#### STATED GOAL:
Report every line of the data that includes the word "number", copying each line in full. Case counts.

#### INPUT RECORDS:
————————
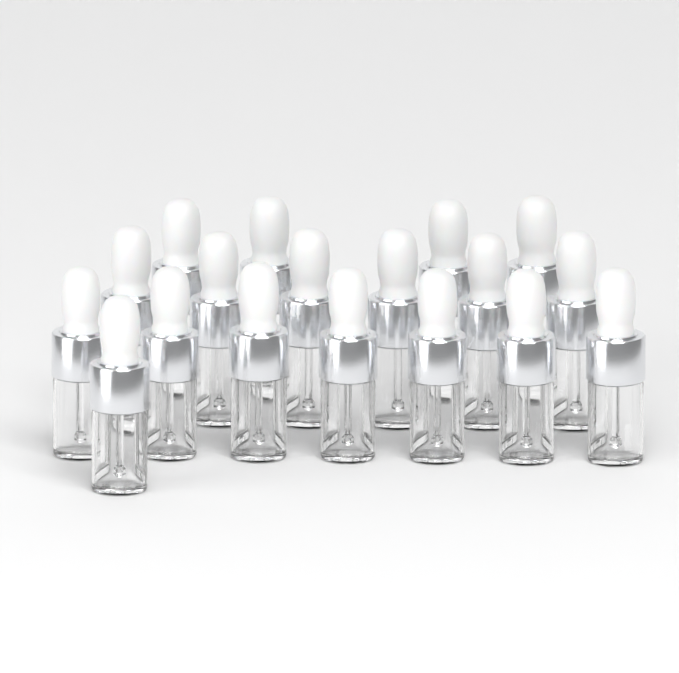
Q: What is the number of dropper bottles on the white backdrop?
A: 18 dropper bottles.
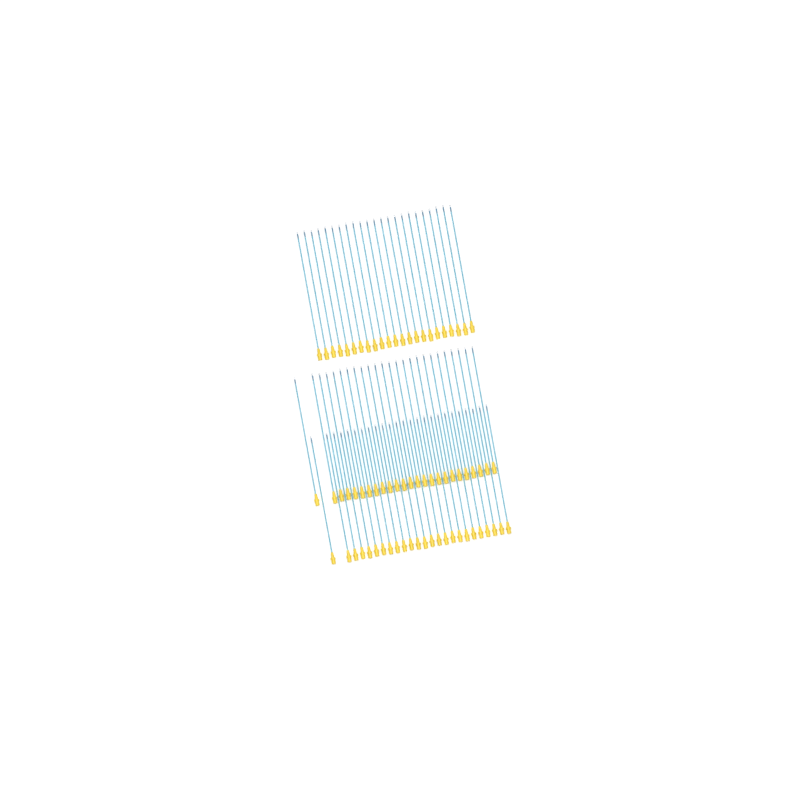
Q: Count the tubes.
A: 73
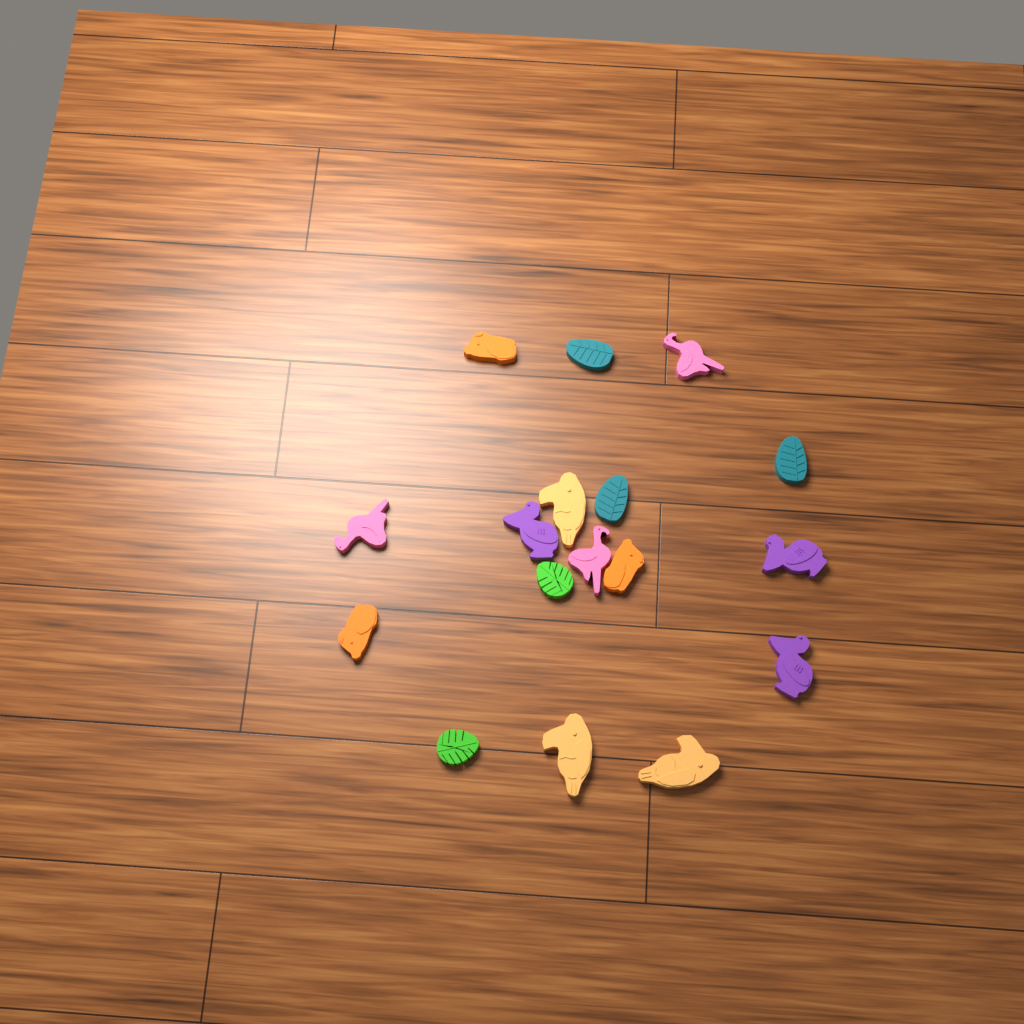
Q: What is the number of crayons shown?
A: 17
————————
#### CORRECT RESULT:
Q: What is the number of dropper bottles on the white backdrop?
Q: What is the number of crayons shown?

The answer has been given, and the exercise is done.